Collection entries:
────────
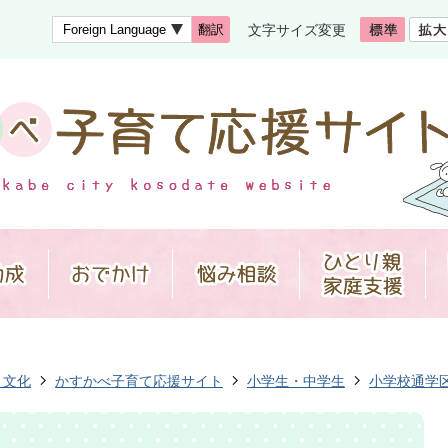
文字サイズ変更
翻訳
・文化
かすかべ子育て応援サイト
小学生・中学生
小学校通学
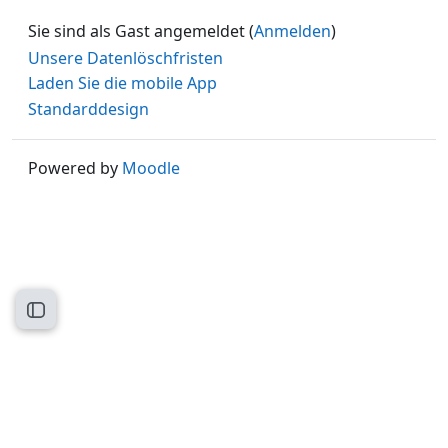
Sie sind als Gast angemeldet (
Anmelden
)
Unsere Datenlöschfristen
Laden Sie die mobile App
Standarddesign
Powered by
Moodle
Kursindex öffnen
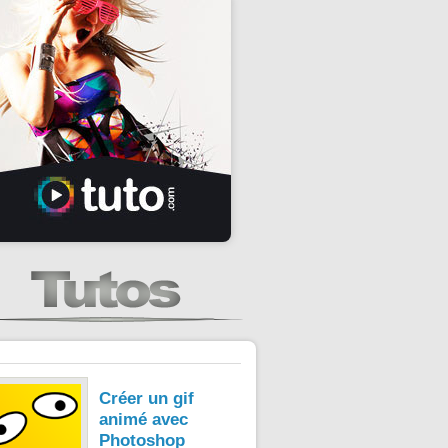
Créer un gif
animé avec
Photoshop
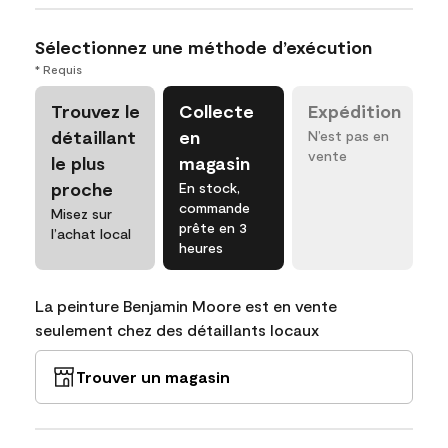
Sélectionnez une méthode d’exécution
* Requis
Trouvez le
Collecte
Expédition
détaillant
en
N’est pas en
vente
le plus
magasin
proche
En stock,
commande
Misez sur
prête en 3
l’achat local
heures
La peinture Benjamin Moore est en vente
seulement chez des détaillants locaux
Trouver un magasin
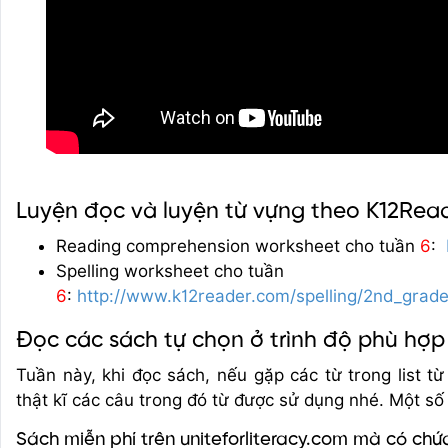
Luyện đọc và luyện từ vựng theo K12Rea
Reading comprehension worksheet cho tuần
6
:
Spelling worksheet cho tuần
6
:
http://www.k12reader.com/spelling/2nd_grad
Đọc các sách tự chọn ở trình độ phù hợp
Tuần này, khi đọc sách, nếu gặp các từ trong list t
thật kĩ các câu trong đó từ được sử dụng nhé. Một số
Sách miễn phí trên uniteforliteracy.com mà có ch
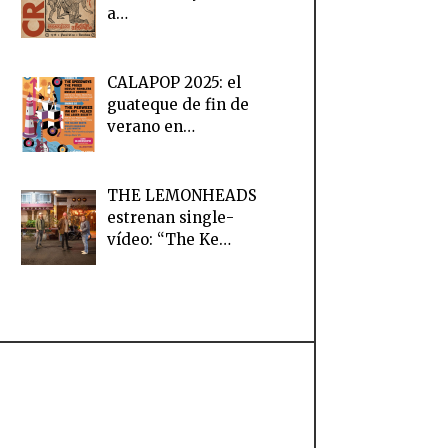
a…
CALAPOP 2025: el
guateque de fin de
verano en…
THE LEMONHEADS
estrenan single-
vídeo: “The Ke…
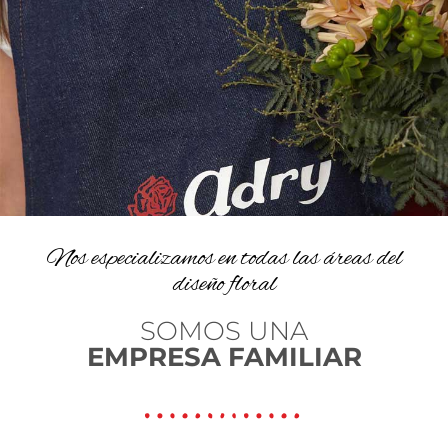
Nos especializamos en todas las áreas del
diseño floral
SOMOS UNA
EMPRESA FAMILIAR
────────
What needs to be done:
Repeat each entry above exactly. Omit the pictures.

Answer space:
文字サイズ変更
翻訳
・文化
かすかべ子育て応援サイト
小学生・中学生
小学校通学
Sie sind als Gast angemeldet (
Anmelden
)
Unsere Datenlöschfristen
Laden Sie die mobile App
Standarddesign
Powered by
Moodle
Kursindex öffnen
Créer un gif
animé avec
Photoshop
Sélectionnez une méthode d’exécution
* Requis
Trouvez le
Collecte
Expédition
détaillant
en
N’est pas en
vente
le plus
magasin
proche
En stock,
commande
Misez sur
prête en 3
l’achat local
heures
La peinture Benjamin Moore est en vente
seulement chez des détaillants locaux
Trouver un magasin
Luyện đọc và luyện từ vựng theo K12Rea
Reading comprehension worksheet cho tuần
6
:
Spelling worksheet cho tuần
6
:
http://www.k12reader.com/spelling/2nd_grad
Đọc các sách tự chọn ở trình độ phù hợp
Tuần này, khi đọc sách, nếu gặp các từ trong list t
thật kĩ các câu trong đó từ được sử dụng nhé. Một số
Sách miễn phí trên uniteforliteracy.com mà có ch
a…
CALAPOP 2025: el
guateque de fin de
verano en…
THE LEMONHEADS
estrenan single-
vídeo: “The Ke…
Nos especializamos en todas las áreas del
diseño floral
SOMOS UNA
EMPRESA FAMILIAR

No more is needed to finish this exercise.